Financial Performance Standards for Regionals Becoming Clearer

March 20, 2012 at 11:44 AM
Since the onset of the financial crisis, investors and bank executives have speculated about what the performance standards would be in a post-crisis operating environment. There was widespread worry that a return on equity of less than 10.0 percent would be the new norm. While we do not have a complete picture yet, the outline of expected financial performance can be discerned from key profitability metrics posted in 2011 among publicly-traded institutions with total assets of $10.0 billion or more.

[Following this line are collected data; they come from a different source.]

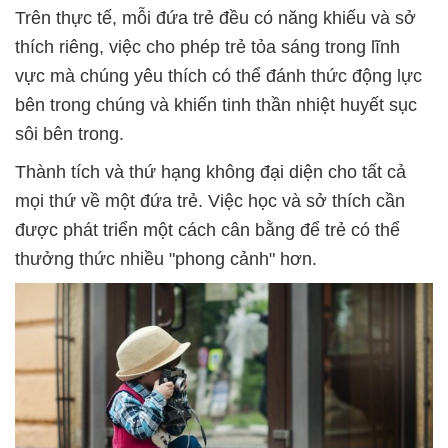
Trên thực tế, mỗi đứa trẻ đều có năng khiếu và sở
thích riêng, việc cho phép trẻ tỏa sáng trong lĩnh
vực mà chúng yêu thích có thể đánh thức động lực
bên trong chúng và khiến tinh thần nhiệt huyết sục
sôi bên trong.
Thành tích và thứ hạng không đại diện cho tất cả
mọi thứ về một đứa trẻ. Việc học và sở thích cần
được phát triển một cách cân bằng để trẻ có thể
thưởng thức nhiều "phong cảnh" hơn.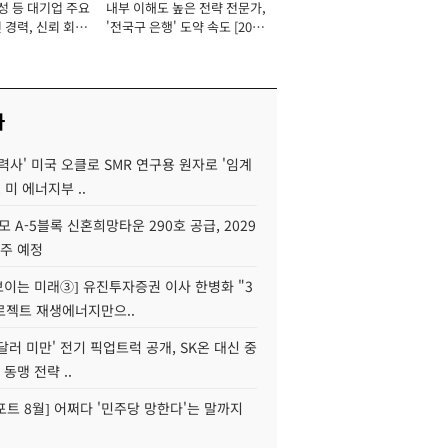
성 등 대기업 주요
내부 이해도 높은 전략 전문가,
 경력, 신뢰 회복
'전국구 은행' 도약 속도 [2026
[2026년]
년]
사
력사' 미국 오클로 SMR 연구용 원자로 '임계
 미 에너지부 ..
모 A-5블록 신혼희망타운 290호 공급, 2029
입주 예정
 보이는 미래③] 유진투자증권 이사 한병화 "3
로젝트 재생에너지만으..
 달러 미만' 전기 픽업트럭 공개, SK온 대신 중
 동맹 전략 ..
트 8월] 어쩌다 '민주당 망한다'는 말까지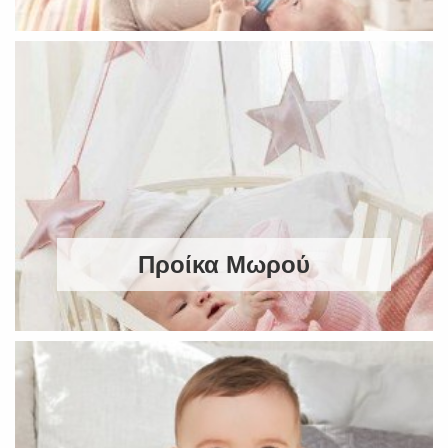
Προίκα Μωρού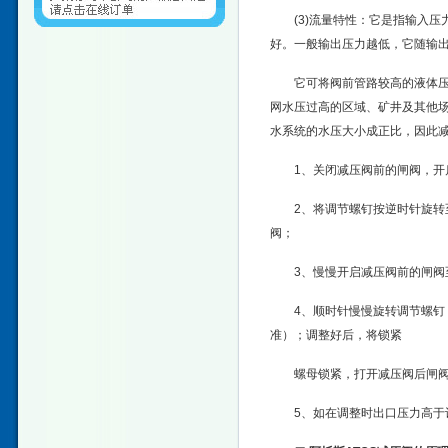
(3)流量特性：它是指输入
好。一般输出压力越低，它随输
它可将阀前管路较高的液体
网水压过高的区域、矿井及其他
水系统的水压大小成正比，因此减
1、关闭减压阀前的闸阀，开
2、将调节螺钉按逆时针旋转
阀；
3、慢慢开启减压阀前的闸阀
4、顺时针慢慢旋转调节螺钉
准）；调整好后，将锁紧
螺母锁紧，打开减压阀后闸
5、如在调整时出口压力高于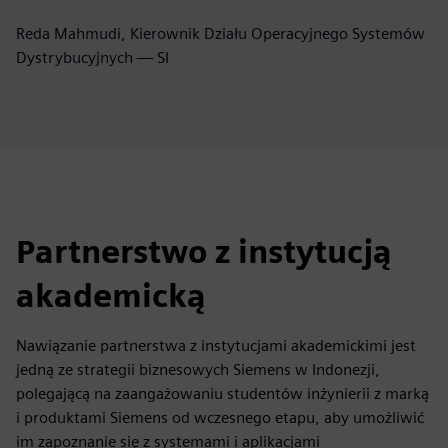
Reda Mahmudi, Kierownik Działu Operacyjnego Systemów
Dystrybucyjnych — SI
Partnerstwo z instytucją
akademicką
Nawiązanie partnerstwa z instytucjami akademickimi jest
jedną ze strategii biznesowych Siemens w Indonezji,
polegającą na zaangażowaniu studentów inżynierii z marką
i produktami Siemens od wczesnego etapu, aby umożliwić
im zapoznanie się z systemami i aplikacjami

Financial performance in 2011 clearly illustrated a gulf between high-performing institutions and the industry average. In 2011, the median return on equity was approximately 7.5 percent. However, there were a number of higher-performing institutions that achieved ROEs above 10.0 percent. U.S. Bancorp, Minneapolis, MN set the standard with a return on equity of 14.7 percent.  The company attained this level of profitability through growth in loans, deposits, and fee-base revenue while maintaining an efficiency ratio of 52.4 percent. It is important to note that this performance was accomplished in basic meat-and-potatoes banking businesses. In a recent investor presentation, management of U.S. Bancorp enumerated performance expectations for the company in several key areas:
  • Annual revenue growth of 7.0-8.0 percent
  • Annual growth in EPS of 8.0-10.0 percent
  • Normalized ROE of 16.0-19.0 percent
  • Normalized ROA of 1.60-1.90 percent
  • Efficiency ratio in the low 50.0s
As these standards show, it is clear that we are entering a new phase of bank performance. As asset quality problems recede and fears of a new recession abate, it is no longer sufficient for an institution to possess above-average asset quality and high levels of tangible common equity. Rather, management of the institution must demonstrate an ability to grow revenue and earn a profitable return on shareholders’ capital.  So it seems that the post-crisis performance standards are strikingly similar to the pre-crisis performance standards.